Le enseñé los documentos que había cogido en Garmisch y repetí la explicación que le había dado al vigilante de la entrada. Los observó un instante, garabateó una firma y a continuación señaló con el pulgar detrás de su hombro.
– A unos cincuenta metros hay un contenedor en el que pone «Langley» escrito con tiza. Déjalo ahí. Lo cargaremos mañana por la mañana.
Dicho esto entró en el despacho y cerró la puerta tras de sí.
Tardé apenas cinco minutos en encontrar el muelle de carga de Langley, pero algo más en dar con los equipajes que andaba buscando. Junto a uno de los contenedores había dos baúles de Vuitton en posición vertical, como dos rascacielos neoyorquinos. Estaban oportunamente etiquetados: «Doctor y frau Doctor Braun» y «Dr. y frau Hoffmann». Los candados eran baratos y cualquiera con un buen cortaplumas hubiera sido capaz de abrirlos. Como yo llevaba un buen cortaplumas, en un par de minutos había abierto los dos baúles. Muchos de los mejores ladrones del mundo son ex policías. De todos modos, ésa era la parte fácil.
Abiertos, los baúles parecían muebles más que equipajes. En una mitad había una barra con colgadores y una cortina de seda; en la otra, cuatro cajones. Había sido el vigilante quien me había dado la idea, diciendo aquellode los mosquitos.

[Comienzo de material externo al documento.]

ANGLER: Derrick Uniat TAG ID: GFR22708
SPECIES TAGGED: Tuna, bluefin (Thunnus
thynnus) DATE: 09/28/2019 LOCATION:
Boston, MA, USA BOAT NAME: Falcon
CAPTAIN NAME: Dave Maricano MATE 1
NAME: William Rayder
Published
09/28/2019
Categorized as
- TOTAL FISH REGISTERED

Abrí uno de los paquetes y saqué el insectario del nido de paja. A continuación saqué las jaulas con los mosquitos, que a su vez parecían baúles de madera en miniatura. Se oía cómo en el interior los mosquitos zumbaban y silbaban irritados, como si se quejaran por llevar tanto tiempo encerrados. Aunque los adultos no sobrevivieran al viaje, no tenía ninguna duda, por lo que el propio Henkell me había dicho, de que los huevos y las larvas sí lo harían. No había tiempo para utilizar los tubos de succión. Introduje una jaula en uno de los cajones y partí la fina red protectora con el cortaplumas antes de apartar rápidamente la mano y cerrar el cajón primero y el baúl después. Hice lo mismo con el segundo insectario y el segundo baúl. Ninguno me picó. Ellos no tendrían tanta suerte. Me pregunté si unas docenas de picaduras serían el incentivo que Henkell y Gruen necesitaban para dar de una vez con su vacuna contra la malaria. Por el bien de todos, era de esperar que sí.